Katholicisme encyclopedie

Prof. dr. J.C. Groot (1955)

Gepubliceerd op 02-01-2020

ECK(E)HART, Meester

betekenis & definitie

(ca. 1260-1327), Dominicaan uit Thürings adellijk geslacht en mysticus, heeft in zijn orde een vooraanstaande plaats ingenomen. Hij doceerde te Parijs en te Keulen, waar hij gestorven is, toen een proces over zijn rechtgelovigheid, door de aartsbisschop van Keulen tegen hem gevoerd, nog in Avignon bij paus Johannes XXII in behandeling was.

Naast zijn scholastieke werken in het Latijn heeft hij nog andere geschriften in de Duitse taal, die hij meesterlijk schreef, nagelaten. Daarin blijkt hij sterk onder neo-Platoonse invloed te staan en in navolging van pseudo-Dionysius de verborgenheid Gods in de meest krasse paradoxen uit te spreken.

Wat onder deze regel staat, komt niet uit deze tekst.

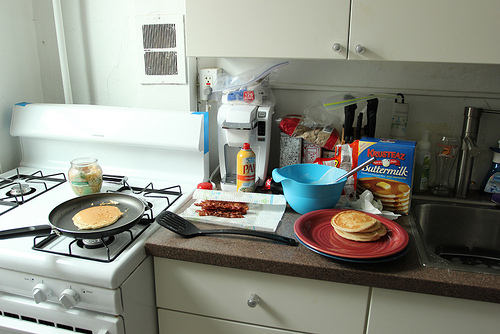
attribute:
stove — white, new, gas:
[3, 103, 202, 332]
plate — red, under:
[293, 207, 411, 259]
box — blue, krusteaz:
[352, 139, 416, 217]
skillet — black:
[0, 191, 146, 251]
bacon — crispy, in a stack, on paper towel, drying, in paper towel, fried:
[193, 201, 250, 218]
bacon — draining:
[177, 189, 290, 234]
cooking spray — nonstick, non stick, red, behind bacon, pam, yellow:
[236, 144, 256, 193]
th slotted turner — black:
[154, 208, 298, 259]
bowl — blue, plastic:
[272, 163, 347, 217]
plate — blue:
[290, 221, 410, 263]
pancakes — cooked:
[71, 204, 122, 231]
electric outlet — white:
[198, 69, 217, 97]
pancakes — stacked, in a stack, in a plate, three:
[330, 208, 389, 242]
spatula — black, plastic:
[156, 210, 299, 239]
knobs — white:
[30, 285, 81, 311]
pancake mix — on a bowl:
[271, 163, 351, 215]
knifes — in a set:
[340, 96, 380, 148]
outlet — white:
[192, 68, 220, 102]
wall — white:
[49, 1, 193, 114]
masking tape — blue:
[190, 111, 208, 153]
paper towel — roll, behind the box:
[389, 93, 409, 143]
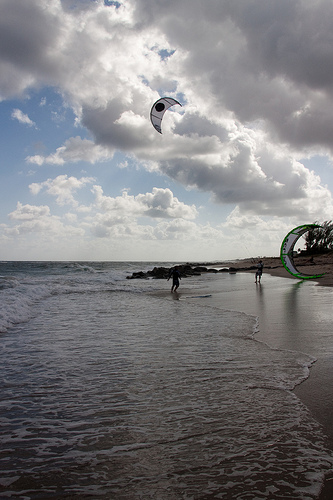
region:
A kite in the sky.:
[149, 96, 182, 134]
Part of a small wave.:
[0, 287, 37, 321]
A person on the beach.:
[168, 266, 183, 293]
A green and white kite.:
[279, 223, 325, 279]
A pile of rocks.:
[127, 263, 235, 279]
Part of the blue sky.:
[11, 134, 46, 143]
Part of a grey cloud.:
[264, 18, 310, 67]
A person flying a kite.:
[254, 259, 263, 281]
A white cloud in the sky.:
[8, 201, 49, 220]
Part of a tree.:
[309, 230, 330, 245]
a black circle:
[154, 102, 164, 111]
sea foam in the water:
[3, 363, 271, 498]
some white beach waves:
[0, 272, 76, 327]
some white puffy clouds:
[7, 175, 212, 245]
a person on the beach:
[167, 266, 182, 292]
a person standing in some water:
[168, 265, 181, 293]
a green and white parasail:
[279, 221, 329, 279]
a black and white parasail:
[148, 95, 182, 135]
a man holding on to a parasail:
[149, 96, 264, 283]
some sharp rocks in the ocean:
[129, 261, 209, 278]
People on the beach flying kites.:
[163, 97, 271, 289]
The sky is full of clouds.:
[70, 120, 275, 207]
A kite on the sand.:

Hij schijnt een eeuwige schepping te leren en weet m alle geval het onderscheid tussen goddelijk en geschapen zijn niet duidelijk aan te geven. Dit laatste geldt in het bijzonder zijn beschouwingen over de zielevonk, waarin mystieke vereniging met God plaats vindt.

Dergelijke gedachten, die van pantheïsme niet vrij leken, leidden in 1329 tot de pauselijke veroordeling van 28 stellingen uit zijn geschriften. Dit heeft echter zijn aanzien in de orde niet benadeeld en evenmin de aanhankelijkheid van zijn leerlingen Tauler en Suso.

Groot is zijn invloed geweest op de middeleeuwse mystiek en ook in het latere wijsgerige denken zijn sporen van zijn geest terug te vinden.